Sing No Canticle For Me
I hardly noticed the first tiny crack,
through the deluge of tears I cried.
Perhaps too numb to feel the sting of pain
or the fissure exposing my wounded heart,
but in sorrow, I chose to ignore it
in the futile hope that it would heal itself.
Adversity seldom vanishes of its own accord.
The cause of my anxiety increased tenfold
as larger pieces of me fractured and snapped.
My fragility was as bare as my soul,
both unprotected and vulnerable.
Wounds no bandage could cover or conceal.

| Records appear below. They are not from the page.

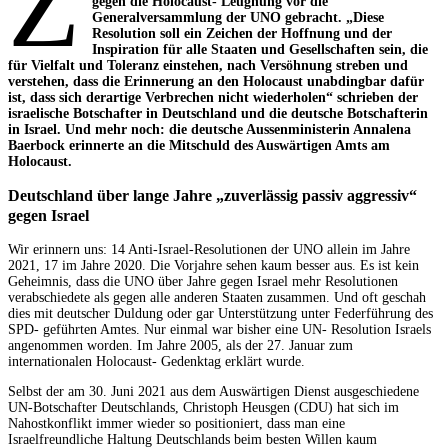
Z
gegen die Holocaust- Leugnung vor die
Generalversammlung der UNO gebracht. „Diese
Resolution soll ein Zeichen der Hoffnung und der
Inspiration für alle Staaten und Gesellschaften sein, die
für Vielfalt und Toleranz einstehen, nach Versöhnung streben und
verstehen, dass die Erinnerung an den Holocaust unabdingbar dafür
ist, dass sich derartige Verbrechen nicht wiederholen“ schrieben der
israelische Botschafter in Deutschland und die deutsche Botschafterin
in Israel. Und mehr noch: die deutsche Aussenministerin Annalena
Baerbock erinnerte an die Mitschuld des Auswärtigen Amts am
Holocaust.
Deutschland über lange Jahre „zuverlässig passiv aggressiv“
gegen Israel
Wir erinnern uns: 14 Anti-Israel-Resolutionen der UNO allein im Jahre
2021, 17 im Jahre 2020. Die Vorjahre sehen kaum besser aus. Es ist kein
Geheimnis, dass die UNO über Jahre gegen Israel mehr Resolutionen
verabschiedete als gegen alle anderen Staaten zusammen. Und oft geschah
dies mit deutscher Duldung oder gar Unterstützung unter Federführung des
SPD- geführten Amtes. Nur einmal war bisher eine UN- Resolution Israels
angenommen worden. Im Jahre 2005, als der 27. Januar zum
internationalen Holocaust- Gedenktag erklärt wurde.
Selbst der am 30. Juni 2021 aus dem Auswärtigen Dienst ausgeschiedene
UN-Botschafter Deutschlands, Christoph Heusgen (CDU) hat sich im
Nahostkonflikt immer wieder so positioniert, dass man eine
Israelfreundliche Haltung Deutschlands beim besten Willen kaum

My exterior had become a brittle shell,
falling around me in sharp edged shards.
The obvious camouflaged the obscure.
I had to be brave if I was going to heal.
I wanted no Humpty Dumpty Canticle
sung by pitying voices on my behalf.
The wall I once climbed no longer held me up
but I had learned to restrain my weakness
and the need to lean upon it as a crutch.
I motioned for the King's men to mount
and continue along on their journey.
If I was to be rescued, I swore to do it myself.
Carefully, I gathered each shattered fragment,
every crushed dream that had been broken.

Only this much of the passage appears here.